**TEXTE À LIRE:**
- - -

Traverser la rue : quelles compétences en jeu ?

Dossiers thématiques avril 2015 Sécurité routièreComportement humain

Marie-Axelle GRANIE, Directrice de recherche - Département TS2, Laboratoire LMA

Se déplacer à pied et traverser une rue sont des actions bien plus complexes qu’il n’y parait de prime abord. Si la traversée de rue est analysée comme une situation de résolution de problème, plusieurs fonctions et capacités cognitives entrent en jeu pour accomplir cette tâche en toute sécurité.

 

Traverser la rue : quelles compétences en jeu ? - Ifsttar - Traversée de route ©Sophie Jeannin - Ifsttar

Une stratégie de recherche visuelle

Premièrement, le piéton analyse la situation et observe le trafic, il développe une stratégie de recherche visuelle. Cela suppose d’avoir une certaine compréhension du fonctionnement de l’espace routier et savoir où regarder afin que la recherche visuelle ne soit pas pauvre et inefficace.
La stratégie implique également l’attention, c'est-à-dire la capacité à se focaliser sur les informations importantes, même si d’autres informations moins importantes sont plus attractives. En parallèle, les sites de traversée, qui pourraient entraîner des problèmes de visibilité, doivent être détectés.

- - -

**EXERCICES À FAIRE:**
**a.** D'après le texte sur la traversée de rue, comment s'appelle la capacité à se focaliser sur les informations importantes, même si d'autres informations moins importantes sont plus attractives ?
**b.** Reprenez le texte sur la traversée de rue à l'endroit où il s'arrête et écrivez-en la suite.
La liste n'a aucun lien avec le texte sur la traversée de rue.

**ENTRÉES AFFICHÉES:**
- - -

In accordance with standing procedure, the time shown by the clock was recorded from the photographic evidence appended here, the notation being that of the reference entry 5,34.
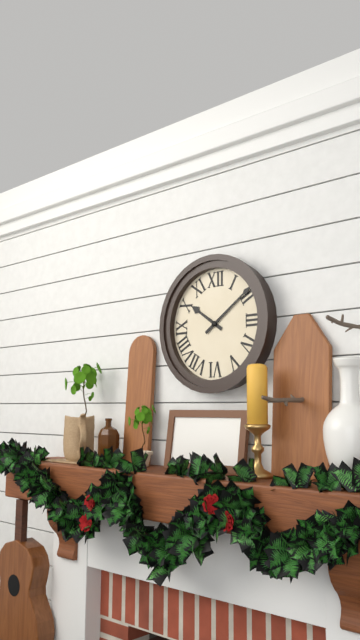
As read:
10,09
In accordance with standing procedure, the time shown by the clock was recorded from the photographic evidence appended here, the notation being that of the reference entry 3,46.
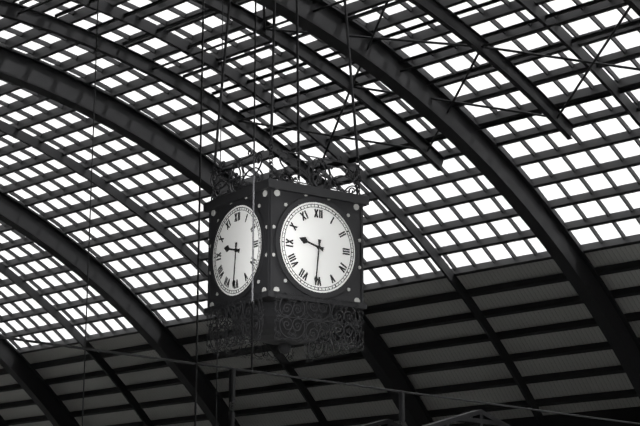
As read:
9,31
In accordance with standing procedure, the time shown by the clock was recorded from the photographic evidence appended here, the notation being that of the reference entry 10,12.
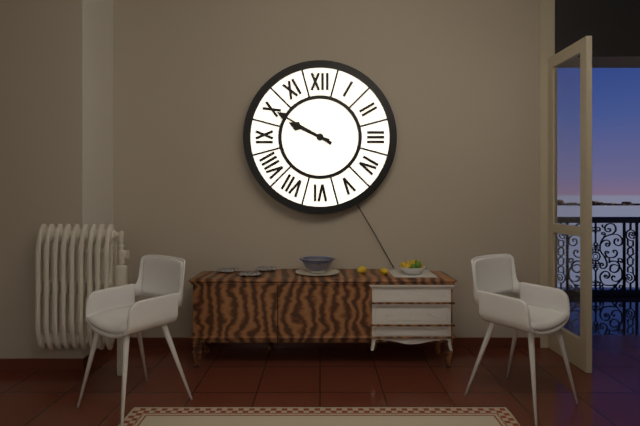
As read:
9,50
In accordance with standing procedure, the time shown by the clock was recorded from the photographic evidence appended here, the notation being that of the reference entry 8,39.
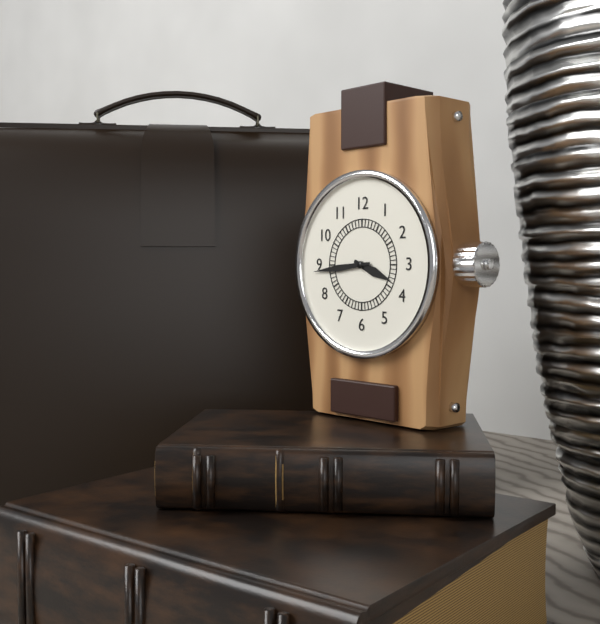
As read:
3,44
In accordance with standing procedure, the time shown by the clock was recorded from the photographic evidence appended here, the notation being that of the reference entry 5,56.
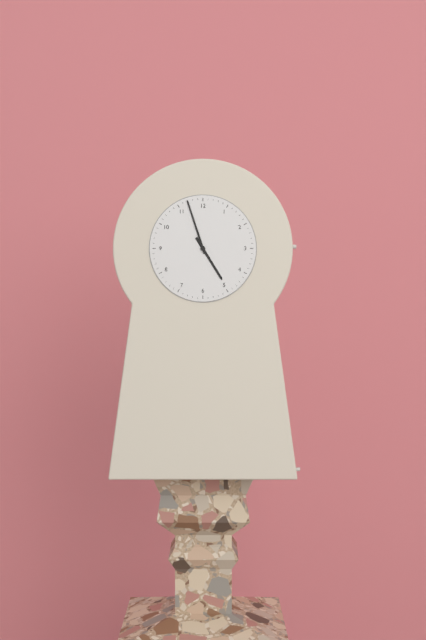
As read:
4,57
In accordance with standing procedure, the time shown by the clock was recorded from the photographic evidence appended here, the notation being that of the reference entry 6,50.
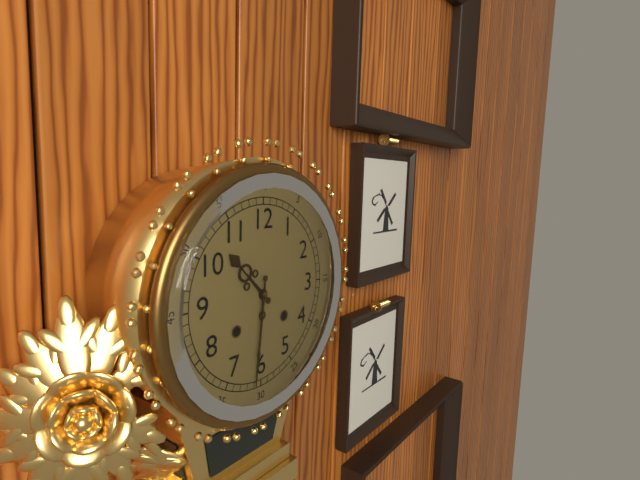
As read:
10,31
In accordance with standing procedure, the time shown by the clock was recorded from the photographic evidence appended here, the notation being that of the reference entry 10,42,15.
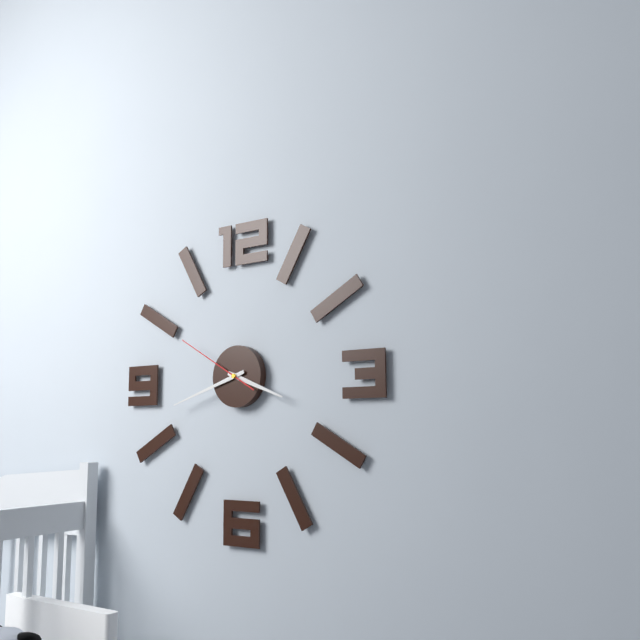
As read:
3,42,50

- - -

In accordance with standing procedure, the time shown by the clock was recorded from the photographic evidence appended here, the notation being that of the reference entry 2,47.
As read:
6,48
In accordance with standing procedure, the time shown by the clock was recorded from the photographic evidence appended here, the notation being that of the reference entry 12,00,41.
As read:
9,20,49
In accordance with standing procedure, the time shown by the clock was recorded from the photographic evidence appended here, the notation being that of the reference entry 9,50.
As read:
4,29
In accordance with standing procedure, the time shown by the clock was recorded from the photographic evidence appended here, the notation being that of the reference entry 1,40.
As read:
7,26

- - -

**CORRIGÉ DES EXERCICES:**
**a.** L'attention.

**b.**
Cela implique d’analyser les dangers posés par la topographie de l’espace routier. Les masques à la visibilité, créés par le stationnement, doivent être identifiés et la scène routière doit être aussi appréhendée depuis la position des autres usagers dans l’espace.

 

Traverser la rue : quelles compétences en jeu ? - Ifsttar - Piétons encombrés ©Ifsttar

Dans un environnement en mouvement

Le piéton doit évidemment prendre en compte les éléments dynamiques de l’environnement routier, notamment les véhicules actuellement ou potentiellement en mouvement.
Déterminer le mouvement et la direction d’un véhicule sollicite la capacité de localisation des sons et de coordination des informations, données par l’audition et la vision. Si le véhicule approche, il faut déterminer le temps au contact, c'est-à-dire le temps que le véhicule va mettre pour arriver au point où le piéton se trouvera à ce moment-là. Ceci suppose de mettre en relation le temps disponible pour la traversée avec le temps nécessaire pour l’effectuer.
Cette dernière action dépend de la largeur de la route, estimée grâce aux informations visuelles, et de ses propres caractéristiques individuelles. Le piéton doit avoir une bonne connaissance de sa vitesse de déplacement habituelle (qui varie en fonction de l’âge) et de ce qui peut la modifier (paquets lourds et encombrants, poussettes, enfants en bas âge, etc.).

 

Nécessitant des prises de décisions complexes et rapides

De plus, l’usager piéton doit prévoir ce que les véhicules vont faire, c'est-à-dire anticiper les comportements du conducteur (va-t-il ralentir, continuer tout droit, tourner ?). Cela suppose de prendre en compte tous les éléments signalant ou permettant de comprendre les intentions des autres usagers (clignotants, position sur la voie, aménagement, état du trafic, comportements habituels des conducteurs, etc.). Ces éléments l’informent sur l’évolution future de la situation et lui permettent d’orienter son propre comportement.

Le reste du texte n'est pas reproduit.